This court generally will not decide moot cases. Cashman Equip. Co. v. W. Edna Assocs., Ltd., 132 Nev, Adv. Op. 69, 380 P.3d 844, 853 (2016). "A case is moot if it seeks to determine an abstract question which does not rest upon existing facts or rights." Id. (internal quotation marks omitted). Here, this appeal was rendered moot when Simpson became ineligible for reemployment because a year had passed since his lay off date. See NAC 284.630(1) (an employee that was laid off will "be placed on the statewide reemployment list");NAC 284.630(7) ("Each person on the list retains reemployment eligibility for 1 year after the layoff date."). Because Simpson was laid off on March 12, 2017, his reemployment rights expired on March 12, 2018.

Source data:
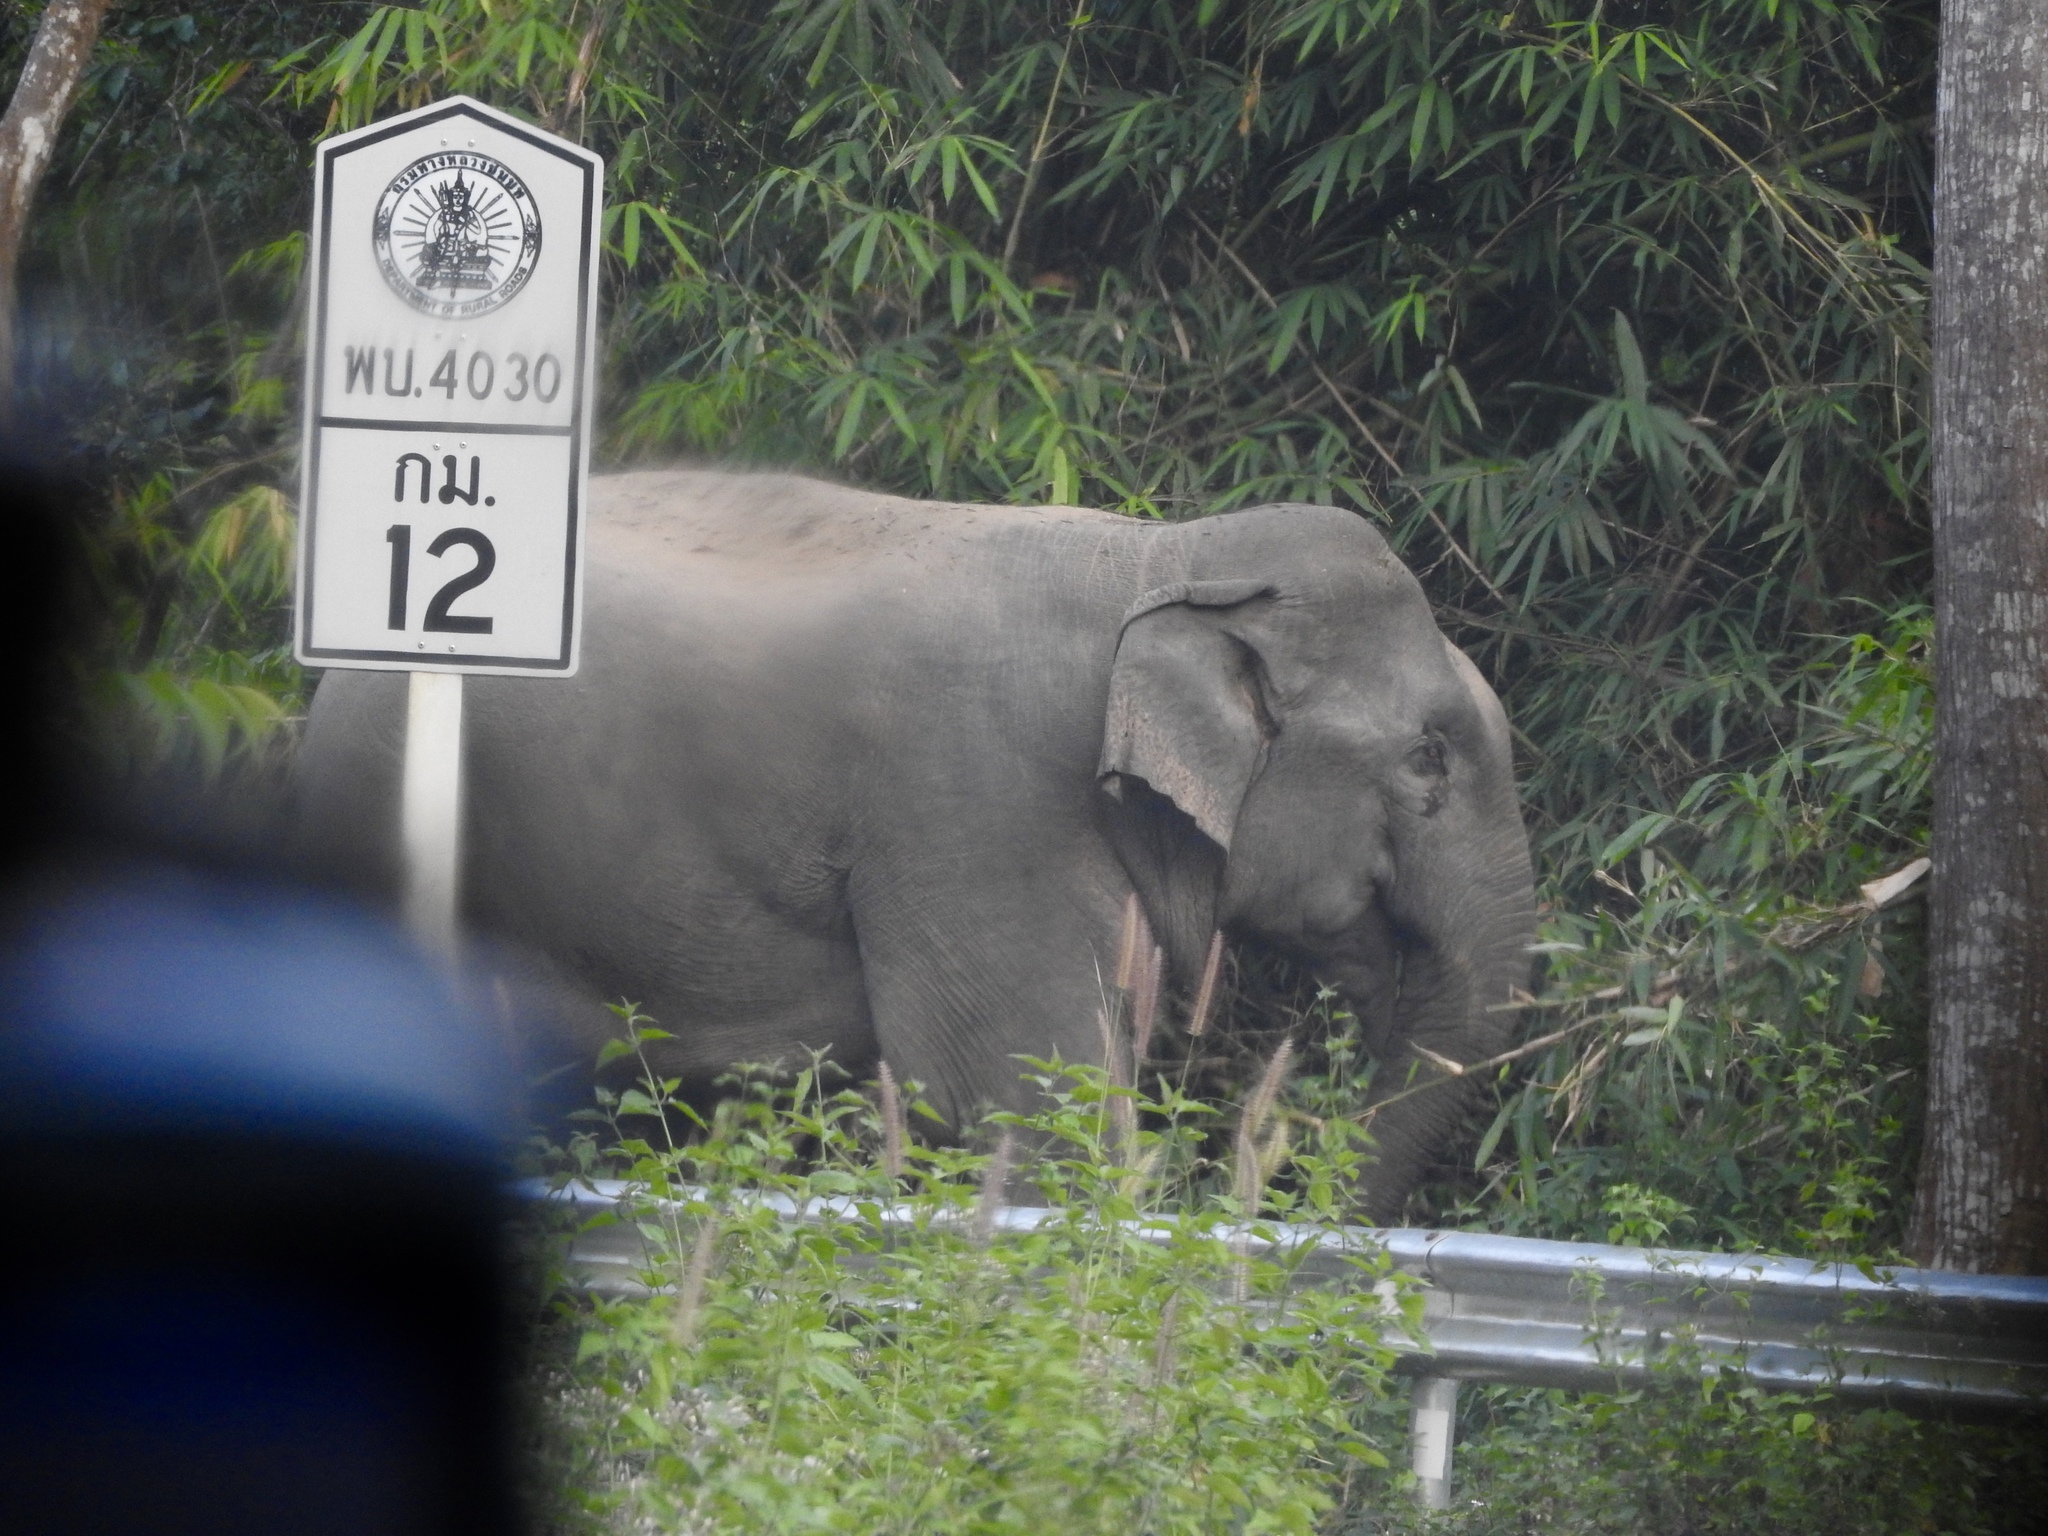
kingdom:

Tasks to carry out:
- a) According to the court excerpt, on what date did Simpson's reemployment rights expire?
- b) Write out the passage of the court excerpt word for word, starting at "This court generally" and ending at "March 12, 2018.".

The solutions:
- a) March 12, 2018.

- b)
This court generally will not decide moot cases. Cashman Equip. Co. v. W. Edna Assocs., Ltd., 132 Nev, Adv. Op. 69, 380 P.3d 844, 853 (2016). "A case is moot if it seeks to determine an abstract question which does not rest upon existing facts or rights." Id. (internal quotation marks omitted). Here, this appeal was rendered moot when Simpson became ineligible for reemployment because a year had passed since his lay off date. See NAC 284.630(1) (an employee that was laid off will "be placed on the statewide reemployment list");NAC 284.630(7) ("Each person on the list retains reemployment eligibility for 1 year after the layoff date."). Because Simpson was laid off on March 12, 2017, his reemployment rights expired on March 12, 2018.